EXERCISE BRIEF: Each line of the data must be written out again verbatim; no image belongs in the copy.

[[ RECORD SET, beginning ]]

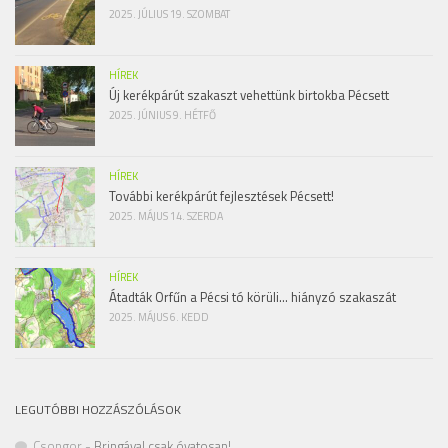
2025. JÚLIUS 19. SZOMBAT
HÍREK
Új kerékpárút szakaszt vehettünk birtokba Pécsett
2025. JÚNIUS 9. HÉTFŐ
HÍREK
További kerékpárút fejlesztések Pécsett!
2025. MÁJUS 14. SZERDA
HÍREK
Átadták Orfűn a Pécsi tó körüli… hiányzó szakaszát
2025. MÁJUS 6. KEDD
LEGUTÓBBI HOZZÁSZÓLÁSOK
Csongor
-
Bringával csak óvatosan!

[[ RECORD SET, end ]]

TASK RESPONSE:
2025. JÚLIUS 19. SZOMBAT
HÍREK
Új kerékpárút szakaszt vehettünk birtokba Pécsett
2025. JÚNIUS 9. HÉTFŐ
HÍREK
További kerékpárút fejlesztések Pécsett!
2025. MÁJUS 14. SZERDA
HÍREK
Átadták Orfűn a Pécsi tó körüli… hiányzó szakaszát
2025. MÁJUS 6. KEDD
LEGUTÓBBI HOZZÁSZÓLÁSOK
Csongor
-
Bringával csak óvatosan!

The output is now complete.